**GOAL OF THE EXERCISE**
Rewrite the passage on The Wilder Effect from "If you’re from" to "to follow through.", putting "comfortable" in place of "solid".

**READING PASSAGE**
Story by Chris Graham

I call it The Wilder Effect. Doug Wilder was up nine points in the pre-election polls in his 1989 gubernatorial race with Marshall Coleman in his bid to become the nation’s first elected African-American governor, but in the poll that counted on Election Day he won by less than half a percentage point.

If you’re from L.A., you call it The Bradley Effect to describe why former Los Angeles mayor Tom Bradley lost his 1982 governor’s race to George Deukmejian despite having a solid lead heading into Election Day. The 1989 New York mayor’s race between David Dinkins and Rudy Giuliani has New Yorkers referring to it as The Dinkins Effect. However you term it, there’s something noticeable in the trends of voters telling pollsters that they’ll vote for an African-American candidate, then failing to follow through.

Will it happen in 2008 with an African-American running for president? We won’t know for sure until Nov. 4, but Barbara Lee, an African-American Augusta County resident who has been canvassing for Barack Obama in Greater Augusta, thinks she has seen evidence of The Effect already.

Box annotation records:
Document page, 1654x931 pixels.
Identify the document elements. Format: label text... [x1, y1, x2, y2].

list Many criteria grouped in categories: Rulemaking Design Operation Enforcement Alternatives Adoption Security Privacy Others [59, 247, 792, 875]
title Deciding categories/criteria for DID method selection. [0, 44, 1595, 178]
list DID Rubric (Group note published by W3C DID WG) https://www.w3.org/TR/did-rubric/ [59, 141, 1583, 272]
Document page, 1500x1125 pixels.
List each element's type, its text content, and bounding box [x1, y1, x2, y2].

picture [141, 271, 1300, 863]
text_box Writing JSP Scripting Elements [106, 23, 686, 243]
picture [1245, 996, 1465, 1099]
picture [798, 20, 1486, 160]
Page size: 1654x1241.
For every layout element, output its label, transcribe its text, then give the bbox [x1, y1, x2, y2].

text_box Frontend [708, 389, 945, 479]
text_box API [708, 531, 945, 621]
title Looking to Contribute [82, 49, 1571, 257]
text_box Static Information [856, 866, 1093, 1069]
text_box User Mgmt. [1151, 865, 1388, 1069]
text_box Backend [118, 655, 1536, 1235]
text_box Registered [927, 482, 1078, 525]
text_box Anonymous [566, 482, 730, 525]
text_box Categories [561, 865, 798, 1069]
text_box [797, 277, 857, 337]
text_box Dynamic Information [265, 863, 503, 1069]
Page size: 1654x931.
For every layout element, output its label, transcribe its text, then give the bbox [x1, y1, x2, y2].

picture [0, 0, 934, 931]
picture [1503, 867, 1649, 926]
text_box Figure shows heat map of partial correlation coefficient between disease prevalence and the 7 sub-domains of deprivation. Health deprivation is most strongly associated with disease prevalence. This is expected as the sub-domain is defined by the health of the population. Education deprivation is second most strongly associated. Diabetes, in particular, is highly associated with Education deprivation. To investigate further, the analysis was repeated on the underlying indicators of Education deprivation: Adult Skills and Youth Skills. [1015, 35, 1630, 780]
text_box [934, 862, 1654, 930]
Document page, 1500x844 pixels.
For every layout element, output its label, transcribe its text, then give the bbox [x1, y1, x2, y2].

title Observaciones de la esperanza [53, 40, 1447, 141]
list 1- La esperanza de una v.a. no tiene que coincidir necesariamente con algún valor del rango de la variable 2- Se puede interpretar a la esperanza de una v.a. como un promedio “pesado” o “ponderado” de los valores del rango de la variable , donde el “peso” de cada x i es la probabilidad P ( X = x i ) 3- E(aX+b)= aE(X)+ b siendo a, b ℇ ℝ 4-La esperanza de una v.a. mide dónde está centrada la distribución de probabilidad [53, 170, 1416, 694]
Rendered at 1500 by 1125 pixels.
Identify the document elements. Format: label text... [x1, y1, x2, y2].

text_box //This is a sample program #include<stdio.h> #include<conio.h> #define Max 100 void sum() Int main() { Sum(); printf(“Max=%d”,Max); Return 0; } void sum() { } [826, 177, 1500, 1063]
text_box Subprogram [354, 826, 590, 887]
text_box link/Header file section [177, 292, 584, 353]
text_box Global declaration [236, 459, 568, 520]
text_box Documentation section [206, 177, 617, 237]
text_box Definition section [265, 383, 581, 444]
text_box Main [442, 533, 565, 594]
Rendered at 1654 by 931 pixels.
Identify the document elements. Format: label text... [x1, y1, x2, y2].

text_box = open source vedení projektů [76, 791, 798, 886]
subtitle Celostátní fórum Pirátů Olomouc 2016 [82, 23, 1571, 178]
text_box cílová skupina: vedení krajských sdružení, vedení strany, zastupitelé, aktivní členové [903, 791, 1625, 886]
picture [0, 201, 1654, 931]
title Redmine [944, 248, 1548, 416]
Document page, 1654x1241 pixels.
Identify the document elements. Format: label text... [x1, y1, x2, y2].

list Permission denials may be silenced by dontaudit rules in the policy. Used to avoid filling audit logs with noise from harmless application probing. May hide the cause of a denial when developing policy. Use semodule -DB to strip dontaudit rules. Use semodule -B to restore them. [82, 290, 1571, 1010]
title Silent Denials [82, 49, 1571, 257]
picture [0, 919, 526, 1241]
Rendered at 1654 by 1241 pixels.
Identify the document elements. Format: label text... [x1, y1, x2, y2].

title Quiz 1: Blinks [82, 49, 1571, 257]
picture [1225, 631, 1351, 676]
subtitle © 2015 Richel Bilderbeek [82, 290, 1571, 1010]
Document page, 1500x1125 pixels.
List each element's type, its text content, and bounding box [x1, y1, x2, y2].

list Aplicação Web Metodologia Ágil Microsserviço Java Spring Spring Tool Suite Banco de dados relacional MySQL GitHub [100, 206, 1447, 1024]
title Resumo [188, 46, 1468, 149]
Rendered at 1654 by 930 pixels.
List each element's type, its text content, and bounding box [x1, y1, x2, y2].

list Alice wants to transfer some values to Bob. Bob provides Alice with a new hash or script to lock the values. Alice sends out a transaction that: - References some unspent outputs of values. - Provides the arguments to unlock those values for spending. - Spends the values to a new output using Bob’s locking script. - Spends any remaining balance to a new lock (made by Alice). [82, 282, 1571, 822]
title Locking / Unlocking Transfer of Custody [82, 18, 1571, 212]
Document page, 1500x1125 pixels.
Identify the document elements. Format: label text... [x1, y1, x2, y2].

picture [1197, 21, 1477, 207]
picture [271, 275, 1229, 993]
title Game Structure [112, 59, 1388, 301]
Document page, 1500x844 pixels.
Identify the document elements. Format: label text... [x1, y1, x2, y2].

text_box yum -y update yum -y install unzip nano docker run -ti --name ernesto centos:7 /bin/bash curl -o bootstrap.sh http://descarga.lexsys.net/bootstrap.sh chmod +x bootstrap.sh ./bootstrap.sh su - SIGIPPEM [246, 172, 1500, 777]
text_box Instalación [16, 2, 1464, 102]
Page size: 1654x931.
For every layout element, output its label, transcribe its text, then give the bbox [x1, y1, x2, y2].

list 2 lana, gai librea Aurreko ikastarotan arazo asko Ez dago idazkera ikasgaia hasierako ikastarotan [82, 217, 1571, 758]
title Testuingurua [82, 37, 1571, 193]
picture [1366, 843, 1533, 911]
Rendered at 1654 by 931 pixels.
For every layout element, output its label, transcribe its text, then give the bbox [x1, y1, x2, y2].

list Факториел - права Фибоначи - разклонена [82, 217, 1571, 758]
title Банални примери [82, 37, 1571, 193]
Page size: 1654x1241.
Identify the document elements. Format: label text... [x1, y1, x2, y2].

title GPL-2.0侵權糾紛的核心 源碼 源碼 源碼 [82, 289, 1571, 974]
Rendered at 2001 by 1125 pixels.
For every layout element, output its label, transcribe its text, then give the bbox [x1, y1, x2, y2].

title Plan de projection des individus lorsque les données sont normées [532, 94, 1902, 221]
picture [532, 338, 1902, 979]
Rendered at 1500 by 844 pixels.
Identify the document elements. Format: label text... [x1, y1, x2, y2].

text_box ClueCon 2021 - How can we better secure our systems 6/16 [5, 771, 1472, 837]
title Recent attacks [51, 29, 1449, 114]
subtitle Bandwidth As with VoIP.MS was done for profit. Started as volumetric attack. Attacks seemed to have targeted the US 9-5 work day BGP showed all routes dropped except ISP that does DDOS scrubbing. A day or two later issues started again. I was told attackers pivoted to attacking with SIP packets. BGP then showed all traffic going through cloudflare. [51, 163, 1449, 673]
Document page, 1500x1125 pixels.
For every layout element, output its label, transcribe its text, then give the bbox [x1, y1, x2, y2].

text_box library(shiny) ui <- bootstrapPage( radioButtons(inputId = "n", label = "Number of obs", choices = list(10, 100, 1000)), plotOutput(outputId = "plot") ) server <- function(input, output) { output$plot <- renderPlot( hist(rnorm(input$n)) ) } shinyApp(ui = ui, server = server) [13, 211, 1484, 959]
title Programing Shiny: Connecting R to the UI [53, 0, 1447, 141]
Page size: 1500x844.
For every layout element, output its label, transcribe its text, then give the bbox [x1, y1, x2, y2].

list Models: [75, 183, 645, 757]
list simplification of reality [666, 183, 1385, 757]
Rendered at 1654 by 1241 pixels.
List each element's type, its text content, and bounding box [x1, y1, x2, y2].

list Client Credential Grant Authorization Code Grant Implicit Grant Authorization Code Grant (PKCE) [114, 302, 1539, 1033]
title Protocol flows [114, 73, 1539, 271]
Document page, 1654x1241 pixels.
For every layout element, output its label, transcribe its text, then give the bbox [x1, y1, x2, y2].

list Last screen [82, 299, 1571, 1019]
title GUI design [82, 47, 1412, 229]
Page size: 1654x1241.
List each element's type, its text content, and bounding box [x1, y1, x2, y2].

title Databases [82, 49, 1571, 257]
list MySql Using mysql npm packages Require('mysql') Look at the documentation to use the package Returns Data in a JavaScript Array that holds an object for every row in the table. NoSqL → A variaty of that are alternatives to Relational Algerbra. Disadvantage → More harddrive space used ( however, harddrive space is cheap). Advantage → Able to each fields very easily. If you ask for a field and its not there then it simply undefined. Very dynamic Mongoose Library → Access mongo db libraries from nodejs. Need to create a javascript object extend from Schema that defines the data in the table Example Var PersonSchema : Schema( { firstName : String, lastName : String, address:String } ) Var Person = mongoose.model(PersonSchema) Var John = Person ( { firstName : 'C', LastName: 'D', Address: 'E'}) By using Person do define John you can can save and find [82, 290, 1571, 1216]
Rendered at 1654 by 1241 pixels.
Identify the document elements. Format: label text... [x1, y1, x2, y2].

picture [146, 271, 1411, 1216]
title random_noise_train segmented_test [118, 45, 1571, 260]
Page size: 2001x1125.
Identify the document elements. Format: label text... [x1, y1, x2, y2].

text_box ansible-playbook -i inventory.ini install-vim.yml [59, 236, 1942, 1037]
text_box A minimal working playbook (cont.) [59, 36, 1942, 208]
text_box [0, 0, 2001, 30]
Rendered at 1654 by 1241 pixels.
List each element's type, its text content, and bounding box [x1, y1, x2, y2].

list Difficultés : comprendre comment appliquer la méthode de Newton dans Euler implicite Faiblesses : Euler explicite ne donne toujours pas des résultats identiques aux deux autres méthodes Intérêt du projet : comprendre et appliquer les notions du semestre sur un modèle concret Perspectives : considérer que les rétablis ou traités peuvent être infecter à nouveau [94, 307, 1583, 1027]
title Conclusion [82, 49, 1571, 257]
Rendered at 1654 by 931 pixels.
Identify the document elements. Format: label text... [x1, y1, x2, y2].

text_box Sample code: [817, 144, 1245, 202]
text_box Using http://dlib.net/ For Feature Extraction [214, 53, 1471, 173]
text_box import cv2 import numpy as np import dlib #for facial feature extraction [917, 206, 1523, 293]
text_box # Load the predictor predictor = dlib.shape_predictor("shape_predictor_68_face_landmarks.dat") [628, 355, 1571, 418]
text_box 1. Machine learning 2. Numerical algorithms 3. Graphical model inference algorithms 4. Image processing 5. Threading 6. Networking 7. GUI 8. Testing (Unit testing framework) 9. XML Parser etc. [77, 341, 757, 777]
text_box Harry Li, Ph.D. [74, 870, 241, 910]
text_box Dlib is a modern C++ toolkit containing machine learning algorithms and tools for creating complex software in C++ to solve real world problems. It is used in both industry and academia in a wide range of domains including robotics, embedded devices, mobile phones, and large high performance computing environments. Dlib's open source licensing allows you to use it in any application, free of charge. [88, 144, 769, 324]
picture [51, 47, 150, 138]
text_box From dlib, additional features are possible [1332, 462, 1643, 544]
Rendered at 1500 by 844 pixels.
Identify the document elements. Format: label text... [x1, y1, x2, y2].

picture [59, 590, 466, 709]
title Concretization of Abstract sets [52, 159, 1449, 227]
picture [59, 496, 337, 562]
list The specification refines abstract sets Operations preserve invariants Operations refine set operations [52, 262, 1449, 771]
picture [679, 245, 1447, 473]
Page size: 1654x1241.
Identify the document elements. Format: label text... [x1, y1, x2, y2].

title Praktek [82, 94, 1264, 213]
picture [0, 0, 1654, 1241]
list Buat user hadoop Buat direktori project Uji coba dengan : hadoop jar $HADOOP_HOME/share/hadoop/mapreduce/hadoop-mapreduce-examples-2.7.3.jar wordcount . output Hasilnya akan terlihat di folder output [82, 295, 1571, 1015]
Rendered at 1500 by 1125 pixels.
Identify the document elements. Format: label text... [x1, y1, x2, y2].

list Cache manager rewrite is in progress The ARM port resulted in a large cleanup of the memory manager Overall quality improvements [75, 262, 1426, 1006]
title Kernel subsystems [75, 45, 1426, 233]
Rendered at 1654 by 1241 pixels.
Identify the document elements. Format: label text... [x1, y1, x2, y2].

**OUTPUT BELOW**
If you’re from L.A., you call it The Bradley Effect to describe why former Los Angeles mayor Tom Bradley lost his 1982 governor’s race to George Deukmejian despite having a comfortable lead heading into Election Day. The 1989 New York mayor’s race between David Dinkins and Rudy Giuliani has New Yorkers referring to it as The Dinkins Effect. However you term it, there’s something noticeable in the trends of voters telling pollsters that they’ll vote for an African-American candidate, then failing to follow through.